Winston intentó hacérselo comprender.
—Fue un caso excepcional. No fue solo que mataran a alguien. ¿No ves que el pasado, empezando por el día de ayer, ha sido eliminado? Si sobrevive en alguna parte, es solo en algunos objetos sin etiquetas, como ese pedazo de cristal. Ya casi no sabemos nada de la Revolución y de los años previos a la Revolución. Todos los archivos han sido destruidos o falsificados, han reescrito los libros, han vuelto a pintar los cuadros, las estatuas, las calles y los edificios han cambiado de nombre, han modificado las fechas. Y ese proceso continúa día a día y minuto a minuto. La historia se ha detenido. No existe nada más que un presente infinito en el que el Partido siempre tiene razón. Por supuesto, sé que han falsificado el pasado, pero me sería imposible demostrarlo, aunque yo mismo haya hecho la falsificación. Una vez hecha, no queda el menor rastro. Las únicas pruebas están en mi cabeza, y no estoy seguro de que nadie más comparta mis recuerdos. Solo en ese único caso, en toda mi vida, tuve una prueba concreta después de que el hecho ocurriera... años después.
—¿Y de qué te sirvió?
—No me sirvió de nada porque tiré el papel al cabo de unos minutos. Pero si volviese a suceder hoy, lo guardaría.

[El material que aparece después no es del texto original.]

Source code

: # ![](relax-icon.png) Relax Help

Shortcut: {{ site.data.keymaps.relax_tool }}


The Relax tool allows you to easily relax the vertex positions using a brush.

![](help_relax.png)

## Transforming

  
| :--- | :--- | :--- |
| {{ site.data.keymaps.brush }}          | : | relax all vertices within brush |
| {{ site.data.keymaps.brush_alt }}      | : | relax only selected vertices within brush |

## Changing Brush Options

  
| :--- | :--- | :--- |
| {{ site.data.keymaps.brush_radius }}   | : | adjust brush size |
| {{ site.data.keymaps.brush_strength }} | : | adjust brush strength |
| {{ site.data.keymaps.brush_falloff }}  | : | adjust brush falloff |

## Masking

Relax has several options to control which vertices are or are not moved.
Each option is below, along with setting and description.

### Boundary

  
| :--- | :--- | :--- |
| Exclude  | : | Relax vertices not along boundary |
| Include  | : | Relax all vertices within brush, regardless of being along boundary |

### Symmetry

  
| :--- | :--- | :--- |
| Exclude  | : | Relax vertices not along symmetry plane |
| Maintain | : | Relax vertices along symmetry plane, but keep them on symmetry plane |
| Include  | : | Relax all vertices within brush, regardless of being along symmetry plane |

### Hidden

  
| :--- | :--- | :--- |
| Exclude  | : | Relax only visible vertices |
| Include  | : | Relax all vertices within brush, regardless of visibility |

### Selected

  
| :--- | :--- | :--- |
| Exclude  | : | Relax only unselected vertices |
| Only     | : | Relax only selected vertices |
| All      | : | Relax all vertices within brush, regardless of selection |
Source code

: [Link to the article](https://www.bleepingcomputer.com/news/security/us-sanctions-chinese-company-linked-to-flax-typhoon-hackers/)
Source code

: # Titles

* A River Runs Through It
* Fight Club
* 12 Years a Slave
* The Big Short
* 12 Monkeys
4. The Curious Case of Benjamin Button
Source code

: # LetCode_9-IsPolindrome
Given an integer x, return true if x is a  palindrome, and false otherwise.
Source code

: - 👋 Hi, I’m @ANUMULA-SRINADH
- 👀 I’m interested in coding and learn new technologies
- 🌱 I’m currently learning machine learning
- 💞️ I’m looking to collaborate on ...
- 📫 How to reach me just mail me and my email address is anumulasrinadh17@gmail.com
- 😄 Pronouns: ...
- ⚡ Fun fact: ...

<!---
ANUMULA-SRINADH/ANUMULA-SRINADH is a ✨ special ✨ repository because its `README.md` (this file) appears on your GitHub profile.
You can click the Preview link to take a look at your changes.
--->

—¡Pues yo no! —exclamó Julia—. Estoy dispuesta a correr riesgos, pero solo por algo que valga la pena, no por un pedazo de periódico viejo. ¿Qué habrías sacado en limpio de haberlo conservado?
—Tal vez no demasiado. Pero era una prueba. Podría haber sembrado algunas dudas aquí y allá, suponiendo que me hubiese atrevido a enseñárselo a alguien. No creo que podamos cambiar nada en nuestra vida. Pero no deja de ser concebible que vayan surgiendo pequeños núcleos de resistencia... grupos de personas que se vayan juntando y sean cada vez más numerosos, que incluso dejen tras ellos algún testimonio para que la siguiente generación pueda seguir donde ellos lo dejaron.

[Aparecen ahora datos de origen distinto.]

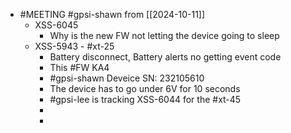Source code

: - #MEETING #gpsi-shawn from [[2024-10-11]]
	- XSS-6045
		- Why is the new FW not letting the device going to sleep
	- XSS-5943 - #xt-25
		- Battery disconnect, Battery alerts no getting event code
		- This #FW KA4
		- #gpsi-shawn Deveice SN: 232105610
		- The device has to go under 6V for 10 seconds
		- #gpsi-lee is tracking XSS-6044 for the #xt-45
		-
		-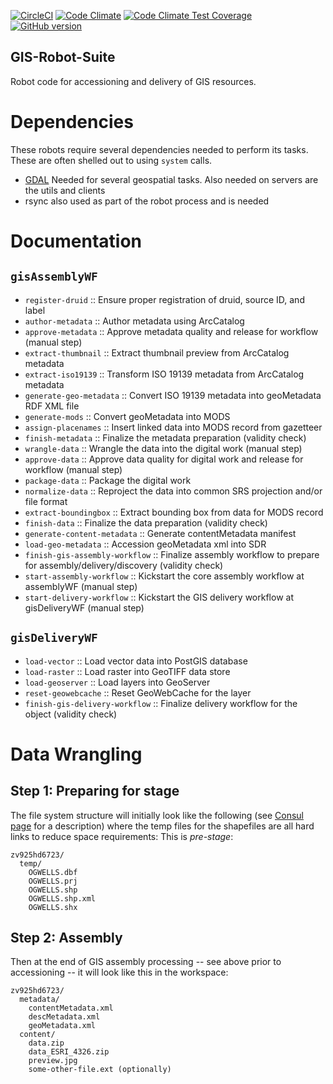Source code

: [![CircleCI](https://circleci.com/gh/sul-dlss/gis-robot-suite.svg?style=svg)](https://circleci.com/gh/sul-dlss/gis-robot-suite)
[![Code Climate](https://codeclimate.com/github/sul-dlss/gis-robot-suite/badges/gpa.svg)](https://codeclimate.com/github/sul-dlss/gis-robot-suite)
[![Code Climate Test Coverage](https://codeclimate.com/github/sul-dlss/gis-robot-suite/badges/coverage.svg)](https://codeclimate.com/github/sul-dlss/)
[![GitHub version](https://badge.fury.io/gh/sul-dlss%2Fgis-robot-suite.svg)](https://badge.fury.io/gh/sul-dlss%2Fgis-robot-suite)

GIS-Robot-Suite
---------------

Robot code for accessioning and delivery of GIS resources.

# Dependencies
These robots require several dependencies needed to perform its tasks. These are often shelled out to using `system` calls.

 - [GDAL](https://gdal.org/) Needed for several geospatial tasks. Also needed on servers are the utils and clients
 - rsync also used as part of the robot process and is needed

# Documentation

`gisAssemblyWF`
---------------

* `register-druid` :: Ensure proper registration of druid, source ID, and label
* `author-metadata` :: Author metadata using ArcCatalog
* `approve-metadata` :: Approve metadata quality and release for workflow (manual step)
* `extract-thumbnail` :: Extract thumbnail preview from ArcCatalog metadata
* `extract-iso19139` :: Transform ISO 19139 metadata from ArcCatalog metadata
* `generate-geo-metadata` :: Convert ISO 19139 metadata into geoMetadata RDF XML file
* `generate-mods` :: Convert geoMetadata into MODS
* `assign-placenames` :: Insert linked data into MODS record from gazetteer
* `finish-metadata` :: Finalize the metadata preparation (validity check)
* `wrangle-data` :: Wrangle the data into the digital work (manual step)
* `approve-data` :: Approve data quality for digital work and release for workflow (manual step)
* `package-data` :: Package the digital work
* `normalize-data` :: Reproject the data into common SRS projection and/or file format
* `extract-boundingbox` :: Extract bounding box from data for MODS record
* `finish-data` :: Finalize the data preparation (validity check)
* `generate-content-metadata` :: Generate contentMetadata manifest
* `load-geo-metadata` :: Accession geoMetadata xml into SDR
* `finish-gis-assembly-workflow` :: Finalize assembly workflow to prepare for assembly/delivery/discovery (validity check)
* `start-assembly-workflow` :: Kickstart the core assembly workflow at assemblyWF (manual step)
* `start-delivery-workflow` :: Kickstart the GIS delivery workflow at gisDeliveryWF (manual step)

`gisDeliveryWF`
---------------

* `load-vector` :: Load vector data into PostGIS database
* `load-raster` :: Load raster into GeoTIFF data store
* `load-geoserver` :: Load layers into GeoServer
* `reset-geowebcache` :: Reset GeoWebCache for the layer
* `finish-gis-delivery-workflow` :: Finalize delivery workflow for the object (validity check)

Data Wrangling
==============

Step 1: Preparing for stage
---------------------------

The file system structure will initially look like the following (see [Consul
page](https://consul.stanford.edu/x/C5xSC) for a description) where the temp
files for the shapefiles are all hard links to reduce space requirements: This
is *pre-stage*:

    zv925hd6723/
      temp/
        OGWELLS.dbf
        OGWELLS.prj
        OGWELLS.shp
        OGWELLS.shp.xml
        OGWELLS.shx


Step 2: Assembly
----------------

Then at the end of GIS assembly processing -- see above prior to accessioning -- it will
look like this in the workspace:

    zv925hd6723/
      metadata/
        contentMetadata.xml
        descMetadata.xml
        geoMetadata.xml
      content/
        data.zip
        data_ESRI_4326.zip
        preview.jpg
        some-other-file.ext (optionally)
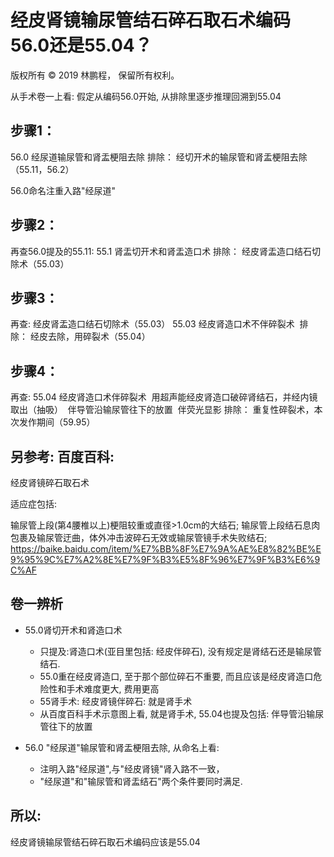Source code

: # 经皮肾镜输尿管结石碎石取石术编码56.0还是55.04？

版权所有 © 2019 林鹏程， 保留所有权利。

从手术卷一上看: 假定从编码56.0开始, 从排除里逐步推理回溯到55.04

## 步骤1：

56.0
经尿道输尿管和肾盂梗阻去除
排除：
     经切开术的输尿管和肾盂梗阻去除（55.11，56.2） 

56.0命名注重入路"经尿道"

## 步骤2：

再查56.0提及的55.11:
55.1
肾盂切开术和肾盂造口术
排除：
经皮肾盂造口结石切除术（55.03） 

## 步骤3：

再查: 经皮肾盂造口结石切除术（55.03）
55.03
经皮肾造口术不伴碎裂术 
排除：
经皮去除，用碎裂术（55.04） 

## 步骤4：

再查:
55.04
经皮肾造口术伴碎裂术 
用超声能经皮肾造口破碎肾结石，并经内镜取出（抽吸） 
伴导管沿输尿管往下的放置 
伴荧光显影
排除：
重复性碎裂术，本次发作期间（59.95）

## 另参考: 百度百科:

经皮肾镜碎石取石术

适应症包括:

输尿管上段(第4腰椎以上)梗阻较重或直径>1.0cm的大结石;
输尿管上段结石息肉包裹及输尿管迂曲，体外冲击波碎石无效或输尿管镜手术失败结石;
https://baike.baidu.com/item/%E7%BB%8F%E7%9A%AE%E8%82%BE%E9%95%9C%E7%A2%8E%E7%9F%B3%E5%8F%96%E7%9F%B3%E6%9C%AF

## 卷一辨析

- 55.0肾切开术和肾造口术
  - 只提及:肾造口术(亚目里包括: 经皮伴碎石), 没有规定是肾结石还是输尿管结石.
  - 55.0重在经皮肾造口, 至于那个部位碎石不重要, 而且应该是经皮肾造口危险性和手术难度更大, 费用更高
  - 55肾手术: 经皮肾镜伴碎石: 就是肾手术
  - 从百度百科手术示意图上看, 就是肾手术, 
    55.04也提及包括: 伴导管沿输尿管往下的放置
    
- 56.0 "经尿道"输尿管和肾盂梗阻去除, 从命名上看: 
  - 注明入路"经尿道",与"经皮肾镜"肾入路不一致，
  - "经尿道"和"输尿管和肾盂结石"两个条件要同时满足.

## 所以: 

经皮肾镜输尿管结石碎石取石术编码应该是55.04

—No me interesa la siguiente generación, cariño. Lo único que me interesa somos nosotros.
—Eres una rebelde solo de cintura para abajo —le dijo.

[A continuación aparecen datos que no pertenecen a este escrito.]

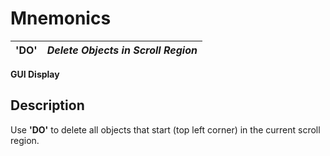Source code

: # Mnemonics

**'DO'** |  **_Delete Objects in Scroll Region_**  
---|---  
  
**GUI Display**

##  Description

Use **'DO'** to delete all objects that start (top left corner) in the current scroll region.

A ella le pareció graciosísimo y le abrazó complacida.
Las ramificaciones de la doctrina del Partido no le interesaban. Cada vez que Winston empezaba a hablarle de los principios del Socing, el doblepiensa, la mutabilidad del pasado y la negación de la realidad objetiva, y a utilizar palabras en nuevalengua, ella se aburría y no le entendía y decía que nunca había prestado atención a esas cosas. Estaba claro que era un montón de patrañas, así que ¿por qué molestarse en perder el tiempo con ellas? Lo único necesario era saber cuándo vitorear y cuándo abuchear. Si insistía en hablarle de esas cosas, ella tenía la desconcertante costumbre de quedarse dormida. Era de esas personas que son capaces de quedarse dormidas en cualquier postura y en cualquier momento del día. Al conversar con ella, Winston se percató de lo fácil que resultaba dar la impresión de ortodoxia sin tener la menor idea de lo que significaba esa ortodoxia. En cierto sentido, la visión del mundo que tenía el Partido se imponía con éxito a gente incapaz de entenderla. Se les podía convencer de que aceptaran las más flagrantes violaciones de la realidad, porque nunca llegaban a entender del todo la enormidad de lo que se les pedía, y no estaban lo bastante interesados en los acontecimientos públicos para reparar en lo que ocurría. Su falta de comprensión les permitía conservar la cordura. Se limitaban a tragárselo todo y nunca se les indigestaba porque lo que tragaban no dejaba ningún residuo, igual que un grano de trigo puede pasar por el cuerpo de un pájaro sin ser digerido.